Computer experts at some of the most important companies in the U.S. are getting a lesson in humility, courtesy of an elite unit in the Washington Air National Guard.
“We basically hacked a utility company about three years ago, and we’re actually working on a plan right now to do another one,” Col. Gent Welsh, the top commander for the Guard wing that contains the crack cyber operatives, told the Washington Examiner.
These hacking jobs come at the invitation of the private entities so that both sides can sharpen their cyber skills. But those local operations raise broader fears: power companies and other critical infrastructure around the country have woefully inadequate cyber defenses. Worse yet, there are no credible plans for how to cooperate with the government in the aftermath of these attacks, Welsh has warned lawmakers.
Rep. Derek Kilmer, D-Wash., wants to change that. He has introduced legislation that would mandate the formation of “cyber security civil support teams” within the Guard, nationwide. The Maj. Gen. Tim Lowenberg National Guard Cyber Defenders Act is named in honor of the officer who led Washington’s Army and Air National Guard through most of the wars in Afghanistan and Iraq. And the program it would establish is designed to ward off the digital version of the Sept. 11 attacks.
“The primary goal here is to build capacity on the ground to address cyber attacks,” Kilmer told the Washington Examiner. “Right now, most states don’t have that capacity to deploy the cyber equivalent of firefighters to respond to cyber attacks that might compromise critical infrastructure.”
Modeled on Guard units trained to respond to the potential threat of “loose nukes” after the fall of the Soviet Union, the cyber teams would work with private companies and state governments to provide protection from hackers, making for a nimbler defense system than anything already in place.
“What you want to have is the capacity to have a specialized team of this nature so that if there is a significant cyber attack, that states have a tool in their toolbox to do something about it,” Kilmer said. “Most states currently do not have a robust budget for or capability to address cyber attacks. What that means is there is enormous vulnerability.”
Industry and national security experts have warned of the threat of cyber attacks for years, but the danger has dominated national debates only rarely. Russian-linked hacks of the Democratic Party and subsequent release of private emails during the 2016 election campaign represent a rare exception. In 2015, hackers stole sensitive personal information about millions of federal employees from the White House Office of Personnel Management. In December of that year, a cyber attack apparently launched by Russian operatives shut down a power grid in Ukraine for several hours.
Could such an attack take place in the U.S.? It took the Guardsmen just 17 minutes to hack Snohomish County Public Utility District, which provides power to 325,000 people in Washington state. Welsh’s team is training to fight attacks “where the foreign adversary gets in there and for the most part they’re not letting control go of the system until you get them out of there.”
An extended loss of power could be a humanitarian disaster, with potentially severe national security implications; an array of major U.S. military installations can depend on individual private energy companies. If such an attack were to happen tomorrow, Welsh predicts that government officials at all levels would struggle with each other and the affected company.
“[The Defense Department] has the mission of protecting the nation; what they don’t have, though, is information and sensors for the most part at every state level,” Welsh said. “Someone like Puget Sound Energy, they don’t know how to get information up to Cyber Command. Cyber Command has no idea how to push some of the stuff that they have back to the company that may be of benefit to them.”

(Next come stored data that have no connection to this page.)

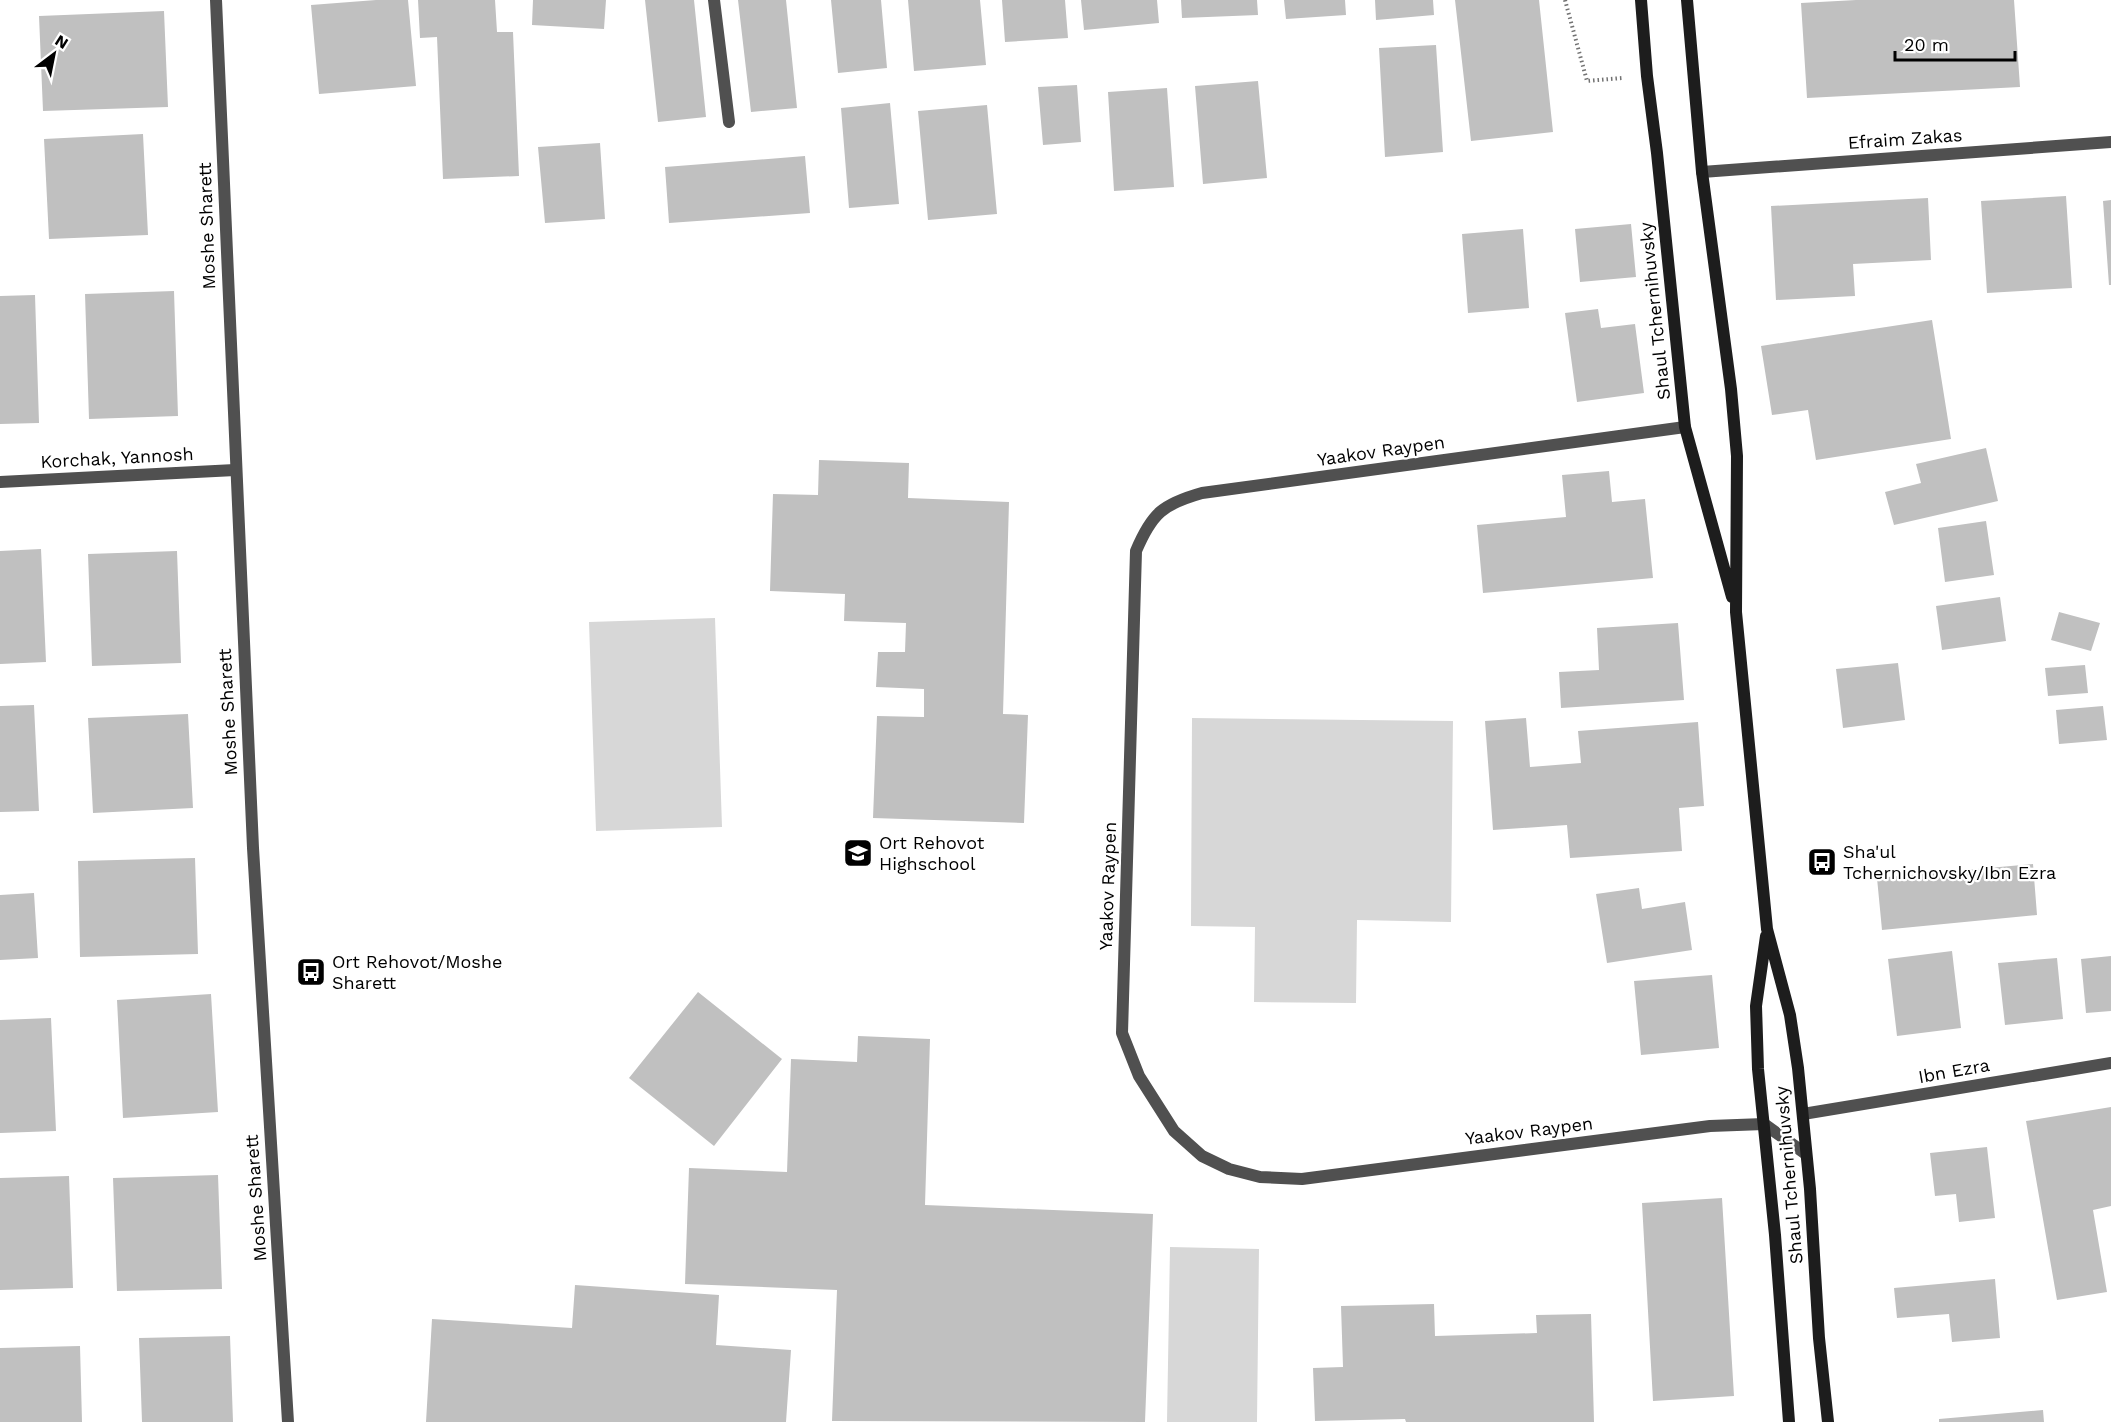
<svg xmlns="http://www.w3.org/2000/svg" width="2111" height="1422" font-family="'Work Sans',sans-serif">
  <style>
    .green { fill: #d7d7d7 }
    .building { fill: #c0c0c0 }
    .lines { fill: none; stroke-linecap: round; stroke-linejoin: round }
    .path { stroke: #727272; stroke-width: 4; stroke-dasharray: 1.5 3; stroke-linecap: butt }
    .lane { stroke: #505050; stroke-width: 12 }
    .street { stroke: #505050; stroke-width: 12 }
    .secondary { stroke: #1d1d1d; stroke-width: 12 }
    .labels { text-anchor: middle; stroke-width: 4.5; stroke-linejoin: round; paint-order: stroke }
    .street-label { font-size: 18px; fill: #000; stroke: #fff }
    .poi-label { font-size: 18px; fill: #000; stroke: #fff; text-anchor: start }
  </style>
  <rect width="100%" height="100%" fill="#fff"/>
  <path class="green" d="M 715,618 L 722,827 L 596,831 L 589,622 Z
    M 1192,718 L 1453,721 L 1451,922 L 1357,920 L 1356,1003 L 1254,1002 L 1255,927 L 1191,926 Z
    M 1170,1247 L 1259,1249 L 1257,1422 L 1167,1422 Z"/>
  <path class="building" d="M 376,0 L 408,0 L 416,86 L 319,94 L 311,5 Z
    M 418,0 L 495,0 L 497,32 L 513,32 L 519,176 L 443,179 L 437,37 L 420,38 Z
    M 533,0 L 606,0 L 604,29 L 532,25 Z
    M 645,0 L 694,0 L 706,117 L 658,122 Z
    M 738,0 L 786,0 L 797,108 L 751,112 Z
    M 831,0 L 881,0 L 887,68 L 838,73 Z
    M 908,0 L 980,0 L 986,65 L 914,71 Z
    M 1002,0 L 1065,0 L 1068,38 L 1005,42 Z
    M 1081,0 L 1157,0 L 1159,23 L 1084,30 Z
    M 1181,0 L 1257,0 L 1258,15 L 1182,18 Z
    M 1284,0 L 1345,0 L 1346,15 L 1286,19 Z
    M 1375,0 L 1433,0 L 1434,15 L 1376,20 Z
    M 1455,0 L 1539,0 L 1553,132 L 1471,141 Z
    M 1856,0 L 2014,0 L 2020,87 L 1807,98 L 1801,3 Z
    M 164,11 L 168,107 L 43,111 L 39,16 Z
    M 1436,45 L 1443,152 L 1385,157 L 1379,48 Z
    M 1258,81 L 1267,178 L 1203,184 L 1195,86 Z
    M 1077,85 L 1081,142 L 1043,145 L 1038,87 Z
    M 1167,88 L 1174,187 L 1114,191 L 1108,92 Z
    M 890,103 L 899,204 L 849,208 L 841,108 Z
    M 987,105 L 997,214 L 928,220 L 918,111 Z
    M 143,134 L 148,235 L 49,239 L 44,139 Z
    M 600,143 L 605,219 L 545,223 L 538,147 Z
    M 805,156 L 810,213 L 669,223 L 665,167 Z
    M 2066,196 L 2072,288 L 1987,293 L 1981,201 Z
    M 1928,198 L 1931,260 L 1853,264 L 1855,296 L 1776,300 L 1771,206 Z
    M 2111,200 L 2111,285 L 2109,285 L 2103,201 Z
    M 1631,224 L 1636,277 L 1580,282 L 1575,229 Z
    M 1523,229 L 1529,308 L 1468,313 L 1462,234 Z
    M 174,291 L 178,416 L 89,419 L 85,294 Z
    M 35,295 L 39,423 L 0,424 L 0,296 Z
    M 1598,309 L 1601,328 L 1635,324 L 1644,393 L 1577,402 L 1565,313 Z
    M 1932,320 L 1951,439 L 1816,460 L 1808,410 L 1772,415 L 1761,346 Z
    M 1986,448 L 1998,501 L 1894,525 L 1885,492 L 1921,483 L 1916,464 Z
    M 819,460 L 909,463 L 908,498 L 1009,502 L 1003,714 L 1028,715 L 1024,823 L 873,818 L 877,716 L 924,717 L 924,689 L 876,687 L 878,652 L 905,652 L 906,623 L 844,621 L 845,594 L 770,591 L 773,494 L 818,495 Z
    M 1609,471 L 1612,502 L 1645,499 L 1653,578 L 1483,593 L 1477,525 L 1566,517 L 1562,475 Z
    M 1986,521 L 1994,575 L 1945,582 L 1938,528 Z
    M 41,549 L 46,662 L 0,664 L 0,551 Z
    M 177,551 L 181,663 L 92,666 L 88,554 Z
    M 2000,597 L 2006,641 L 1942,650 L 1936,606 Z
    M 2059,612 L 2100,623 L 2091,651 L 2051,640 Z
    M 1678,623 L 1684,700 L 1561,708 L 1559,672 L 1599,670 L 1597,628 Z
    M 1898,663 L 1905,720 L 1843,728 L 1836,669 Z
    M 2085,665 L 2088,693 L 2048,696 L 2045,668 Z
    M 34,705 L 39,811 L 0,812 L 0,706 Z
    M 2103,706 L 2107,740 L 2059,744 L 2056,710 Z
    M 188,714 L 193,808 L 93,813 L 88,718 Z
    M 1526,718 L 1530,767 L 1581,763 L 1578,731 L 1698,722 L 1704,806 L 1679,808 L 1682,851 L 1570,858 L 1567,825 L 1493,830 L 1485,721 Z
    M 195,858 L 198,954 L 80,957 L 78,861 Z
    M 2033,864 L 2037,915 L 1882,930 L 1877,878 Z
    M 1639,888 L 1642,909 L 1685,902 L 1692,950 L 1607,963 L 1596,894 Z
    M 34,893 L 38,958 L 0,960 L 0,895 Z
    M 1952,951 L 1961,1028 L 1897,1036 L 1888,959 Z
    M 2111,956 L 2111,1011 L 2086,1013 L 2081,959 Z
    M 2057,958 L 2063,1019 L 2005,1025 L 1998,963 Z
    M 1712,975 L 1719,1048 L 1641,1055 L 1634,981 Z
    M 698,992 L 782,1059 L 714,1146 L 629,1078 Z
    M 211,994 L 218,1112 L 123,1118 L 117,1000 Z
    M 51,1018 L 56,1131 L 0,1133 L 0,1020 Z
    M 858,1036 L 930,1039 L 925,1205 L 1153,1214 L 1145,1422 L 832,1421 L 837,1290 L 685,1284 L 689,1168 L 787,1172 L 791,1059 L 857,1062 Z
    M 2111,1107 L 2111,1206 L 2093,1210 L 2107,1292 L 2057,1300 L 2026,1121 Z
    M 1987,1147 L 1995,1218 L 1959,1222 L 1956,1194 L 1935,1196 L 1930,1153 Z
    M 218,1175 L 222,1289 L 117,1291 L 113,1178 Z
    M 69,1176 L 73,1288 L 0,1290 L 0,1178 Z
    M 1722,1198 L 1734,1396 L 1653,1401 L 1642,1203 Z
    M 1995,1279 L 2000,1338 L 1952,1342 L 1949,1314 L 1897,1318 L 1894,1288 Z
    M 575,1285 L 719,1295 L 716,1345 L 791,1350 L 786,1422 L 426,1422 L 432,1319 L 572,1328 Z
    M 1434,1304 L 1435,1336 L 1537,1333 L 1536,1315 L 1591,1314 L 1594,1422 L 1406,1422 L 1405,1419 L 1315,1421 L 1313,1368 L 1343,1367 L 1341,1306 Z
    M 230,1336 L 233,1422 L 142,1422 L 139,1338 Z
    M 80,1346 L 82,1422 L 0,1422 L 0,1348 Z
    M 2043,1410 L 2044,1422 L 1939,1422 L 1939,1419 Z"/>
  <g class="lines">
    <path class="path" d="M 1565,0 L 1587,81 L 1622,78"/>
    <path class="lane" d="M 714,0 L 729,122"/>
    <path class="street" d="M 216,0 L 253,848 L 288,1422
      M 1702,172 L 2111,142
      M 1685,427 L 1202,493 C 1163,504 1152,513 1136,551 L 1122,1033 L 1139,1076 L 1174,1131 L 1202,1156 L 1229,1169 L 1260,1177 L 1302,1179 L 1710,1126 L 1764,1124 L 1806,1154
      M 0,482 L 235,470
      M 1803,1114 L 2111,1063"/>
    <path class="secondary" d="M 1641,0 L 1647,76 L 1657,153 L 1685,427 L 1732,597
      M 1687,0 L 1702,172 L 1731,389 L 1737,456 L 1736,612 L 1767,929 L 1790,1015 L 1798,1068 L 1810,1189 L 1819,1338 L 1828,1422
      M 1766,936 L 1756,1006 L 1758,1069 L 1775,1235 L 1789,1422"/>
  </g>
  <defs>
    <g id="school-square" transform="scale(1.5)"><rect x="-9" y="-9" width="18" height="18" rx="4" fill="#000" stroke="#fff"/><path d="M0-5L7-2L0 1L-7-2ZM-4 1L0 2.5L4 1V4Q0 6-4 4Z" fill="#fff"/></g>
    <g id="bus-square" transform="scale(1.5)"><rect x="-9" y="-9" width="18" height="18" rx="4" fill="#000" stroke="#fff"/><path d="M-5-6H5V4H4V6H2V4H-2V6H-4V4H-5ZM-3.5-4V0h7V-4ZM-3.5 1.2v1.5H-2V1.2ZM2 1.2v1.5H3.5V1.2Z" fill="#fff"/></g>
  </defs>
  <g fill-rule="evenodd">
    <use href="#school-square" x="858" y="853"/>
    <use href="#bus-square" x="1822" y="862"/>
    <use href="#bus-square" x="311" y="972"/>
  </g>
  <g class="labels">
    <g class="street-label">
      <text transform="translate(1905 139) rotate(-4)" y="6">Efraim Zakas</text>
      <text transform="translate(207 226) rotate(-92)" y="6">Moshe Sharett</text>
      <text transform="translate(1655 311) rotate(-96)" y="6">Shaul Tchernihuvsky</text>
      <text transform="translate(1381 451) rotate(-8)" y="6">Yaakov Raypen</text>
      <text transform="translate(117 458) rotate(-3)" y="6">Korchak, Yannosh</text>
      <text transform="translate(228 712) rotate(-93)" y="6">Moshe Sharett</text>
      <text transform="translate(1108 886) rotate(-88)" y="6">Yaakov Raypen</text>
      <text transform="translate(1954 1071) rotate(-10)" y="6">Ibn Ezra</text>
      <text transform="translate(1529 1131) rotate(-7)" y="6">Yaakov Raypen</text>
      <text transform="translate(1789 1175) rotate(-95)" y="6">Shaul Tchernihuvsky</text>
      <text transform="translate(256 1198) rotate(-94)" y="6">Moshe Sharett</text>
    </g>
    <g class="poi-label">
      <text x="879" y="849">Ort Rehovot<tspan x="879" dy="21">Highschool</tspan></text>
      <text x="1843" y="858">Sha'ul<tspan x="1843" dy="21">Tchernichovsky/Ibn Ezra</tspan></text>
      <text x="332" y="968">Ort Rehovot/Moshe<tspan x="332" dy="21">Sharett</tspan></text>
    </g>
  </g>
  <g transform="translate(54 54) rotate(32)" stroke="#ffffff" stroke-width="4.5" paint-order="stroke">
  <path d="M0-4.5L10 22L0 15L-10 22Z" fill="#000000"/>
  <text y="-9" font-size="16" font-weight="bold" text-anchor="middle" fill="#000000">N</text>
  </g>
  <path d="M1895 51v9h120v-9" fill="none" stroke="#000000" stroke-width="3"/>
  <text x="1904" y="51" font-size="18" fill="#000000" stroke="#ffffff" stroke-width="4.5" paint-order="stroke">20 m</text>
</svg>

And the afflicted utility company might not be able to find good help in the private sector if the hackers are backed by foreign government intelligence or cyber operatives. “Generally, civilian companies don’t specialize in that area because some of the stuff that we find or have is classified,” Welsh said.
Kilmer’s bill would allocate $50 million to the project, but it leaves the details of how such civil support teams might work to the discretion of the National Guard. As introduced calls for a report from the National Guard Bureau outlining such plans by Sept. 30, 2018, and then sets a five-year deadline to have cyber defenders operating in every state and territory.

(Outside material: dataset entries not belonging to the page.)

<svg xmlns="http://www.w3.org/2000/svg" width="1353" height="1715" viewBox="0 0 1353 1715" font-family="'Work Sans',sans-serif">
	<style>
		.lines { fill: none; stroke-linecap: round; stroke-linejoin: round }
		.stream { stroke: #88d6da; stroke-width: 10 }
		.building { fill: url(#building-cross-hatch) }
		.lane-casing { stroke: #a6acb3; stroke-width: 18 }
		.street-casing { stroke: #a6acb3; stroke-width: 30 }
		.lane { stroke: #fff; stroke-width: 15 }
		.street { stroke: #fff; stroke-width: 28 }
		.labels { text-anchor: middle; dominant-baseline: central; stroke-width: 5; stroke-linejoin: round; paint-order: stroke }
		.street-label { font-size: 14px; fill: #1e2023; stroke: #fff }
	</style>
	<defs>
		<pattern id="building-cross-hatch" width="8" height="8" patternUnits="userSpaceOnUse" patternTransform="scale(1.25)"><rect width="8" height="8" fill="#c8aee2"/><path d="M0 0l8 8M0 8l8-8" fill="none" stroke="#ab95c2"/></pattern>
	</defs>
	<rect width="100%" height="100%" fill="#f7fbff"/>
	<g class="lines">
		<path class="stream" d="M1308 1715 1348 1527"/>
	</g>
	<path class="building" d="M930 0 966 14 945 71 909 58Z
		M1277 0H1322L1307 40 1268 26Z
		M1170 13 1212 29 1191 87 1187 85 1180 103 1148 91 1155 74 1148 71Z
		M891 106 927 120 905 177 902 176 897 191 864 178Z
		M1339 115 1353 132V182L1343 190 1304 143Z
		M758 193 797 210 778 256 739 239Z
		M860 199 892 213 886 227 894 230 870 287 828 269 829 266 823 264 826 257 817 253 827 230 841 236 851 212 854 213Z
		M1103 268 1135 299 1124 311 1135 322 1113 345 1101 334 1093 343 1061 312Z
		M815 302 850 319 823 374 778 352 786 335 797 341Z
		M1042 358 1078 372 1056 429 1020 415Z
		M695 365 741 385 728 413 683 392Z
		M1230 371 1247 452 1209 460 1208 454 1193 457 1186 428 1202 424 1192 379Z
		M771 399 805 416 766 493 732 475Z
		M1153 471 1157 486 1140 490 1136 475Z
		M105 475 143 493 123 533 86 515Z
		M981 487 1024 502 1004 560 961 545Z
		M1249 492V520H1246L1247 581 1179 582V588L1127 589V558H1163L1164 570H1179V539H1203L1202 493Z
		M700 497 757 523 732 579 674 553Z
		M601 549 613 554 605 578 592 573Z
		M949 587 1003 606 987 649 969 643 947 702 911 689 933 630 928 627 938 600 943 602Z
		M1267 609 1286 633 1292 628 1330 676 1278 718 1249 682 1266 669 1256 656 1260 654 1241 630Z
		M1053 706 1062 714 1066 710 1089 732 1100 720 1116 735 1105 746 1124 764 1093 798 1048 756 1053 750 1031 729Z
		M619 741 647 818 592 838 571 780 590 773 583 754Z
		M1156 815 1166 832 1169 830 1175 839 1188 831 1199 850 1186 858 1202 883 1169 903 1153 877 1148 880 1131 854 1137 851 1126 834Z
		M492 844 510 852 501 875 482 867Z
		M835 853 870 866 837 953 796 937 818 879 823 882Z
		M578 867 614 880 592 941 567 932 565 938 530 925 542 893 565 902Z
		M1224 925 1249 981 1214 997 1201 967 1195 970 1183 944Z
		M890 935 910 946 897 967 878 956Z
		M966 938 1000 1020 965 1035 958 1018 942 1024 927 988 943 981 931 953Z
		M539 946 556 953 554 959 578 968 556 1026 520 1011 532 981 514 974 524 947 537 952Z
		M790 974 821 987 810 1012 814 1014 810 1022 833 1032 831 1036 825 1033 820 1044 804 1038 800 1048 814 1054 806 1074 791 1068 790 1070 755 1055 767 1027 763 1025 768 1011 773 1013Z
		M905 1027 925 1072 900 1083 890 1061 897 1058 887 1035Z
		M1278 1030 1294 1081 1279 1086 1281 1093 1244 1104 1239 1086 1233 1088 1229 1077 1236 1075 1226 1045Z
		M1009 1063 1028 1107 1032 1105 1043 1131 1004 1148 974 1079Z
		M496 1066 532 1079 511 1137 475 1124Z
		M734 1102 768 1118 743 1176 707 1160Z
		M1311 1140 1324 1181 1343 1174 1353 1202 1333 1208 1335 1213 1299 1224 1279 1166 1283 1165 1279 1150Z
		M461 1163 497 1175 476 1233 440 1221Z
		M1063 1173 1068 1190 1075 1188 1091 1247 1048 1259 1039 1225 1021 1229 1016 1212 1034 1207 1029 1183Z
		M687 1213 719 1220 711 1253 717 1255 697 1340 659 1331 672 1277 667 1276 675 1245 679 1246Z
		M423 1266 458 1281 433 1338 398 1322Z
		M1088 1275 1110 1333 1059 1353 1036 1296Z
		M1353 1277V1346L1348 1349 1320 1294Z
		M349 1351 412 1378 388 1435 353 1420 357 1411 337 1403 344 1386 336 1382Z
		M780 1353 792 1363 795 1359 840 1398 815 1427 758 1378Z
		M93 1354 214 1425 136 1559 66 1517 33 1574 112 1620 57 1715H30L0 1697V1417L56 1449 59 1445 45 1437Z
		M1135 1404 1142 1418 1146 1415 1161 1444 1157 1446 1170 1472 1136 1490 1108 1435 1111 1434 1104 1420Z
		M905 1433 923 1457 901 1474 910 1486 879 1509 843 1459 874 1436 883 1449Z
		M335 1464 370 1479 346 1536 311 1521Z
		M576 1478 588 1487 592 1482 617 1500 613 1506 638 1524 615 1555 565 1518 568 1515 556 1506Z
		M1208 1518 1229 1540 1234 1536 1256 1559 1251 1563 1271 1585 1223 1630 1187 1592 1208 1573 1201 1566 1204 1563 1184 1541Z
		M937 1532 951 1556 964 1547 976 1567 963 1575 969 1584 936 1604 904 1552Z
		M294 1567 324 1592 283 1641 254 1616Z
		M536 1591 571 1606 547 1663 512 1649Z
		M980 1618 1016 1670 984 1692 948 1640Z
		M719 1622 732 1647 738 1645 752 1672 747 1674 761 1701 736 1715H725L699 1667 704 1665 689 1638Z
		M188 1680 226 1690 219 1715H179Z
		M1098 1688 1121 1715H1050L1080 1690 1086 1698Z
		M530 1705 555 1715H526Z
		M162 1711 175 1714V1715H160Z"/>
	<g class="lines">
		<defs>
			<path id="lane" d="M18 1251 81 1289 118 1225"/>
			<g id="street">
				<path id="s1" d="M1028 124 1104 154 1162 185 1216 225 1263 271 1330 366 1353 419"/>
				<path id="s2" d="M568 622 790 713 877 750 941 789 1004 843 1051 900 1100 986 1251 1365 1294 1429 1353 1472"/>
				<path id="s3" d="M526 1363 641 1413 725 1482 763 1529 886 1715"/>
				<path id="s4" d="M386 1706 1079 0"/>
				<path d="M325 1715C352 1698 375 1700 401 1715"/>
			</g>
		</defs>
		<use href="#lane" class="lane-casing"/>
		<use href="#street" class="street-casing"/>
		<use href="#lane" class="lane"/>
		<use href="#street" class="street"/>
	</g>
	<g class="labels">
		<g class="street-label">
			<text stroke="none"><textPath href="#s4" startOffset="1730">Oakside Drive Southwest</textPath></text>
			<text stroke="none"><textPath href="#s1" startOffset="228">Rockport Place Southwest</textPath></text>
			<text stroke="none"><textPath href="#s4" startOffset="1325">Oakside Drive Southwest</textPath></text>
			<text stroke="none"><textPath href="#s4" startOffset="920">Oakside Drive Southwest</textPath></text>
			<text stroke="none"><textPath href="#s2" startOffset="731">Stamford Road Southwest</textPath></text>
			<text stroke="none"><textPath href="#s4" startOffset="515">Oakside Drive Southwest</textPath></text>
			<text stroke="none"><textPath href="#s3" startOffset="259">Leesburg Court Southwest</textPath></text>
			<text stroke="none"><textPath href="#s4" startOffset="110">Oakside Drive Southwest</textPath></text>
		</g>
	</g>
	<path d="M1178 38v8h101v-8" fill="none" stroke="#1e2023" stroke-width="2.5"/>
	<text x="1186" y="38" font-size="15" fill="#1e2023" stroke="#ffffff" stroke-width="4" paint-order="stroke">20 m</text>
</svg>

That deadline will almost certainly get bumped, due to the pace of the legislative process. “Congress is not exactly a legislative juggernaut these days,” Kilmer said wryly.
He hopes that the proposal will make it into the defense authorization bill for fiscal year 2019, which will be drafted and debated throughout 2018; that legislative behemoth is one of the few packages to move through Congress every year, but last year’s version wasn’t signed into law until December. The bill has two Republican co-sponsors.
“I think Republicans and Democrats can support the notion that this is an avenue to provide immediate help to states in the wake of a cyber attack or a cyber emergency,” Kilmer said. “I think that’s why you see bipartisan support for the bill.”
Welsh, who first developed the idea for the cyber support teams while studying at the Air War College, worries that won’t be fast enough to prevent the next major attack, but he credits Kilmer with jumpstarting the debate.
“At least there is discussion on the topic,” he said. “Before, there was no discussion on it. Everybody had their head in the sand.”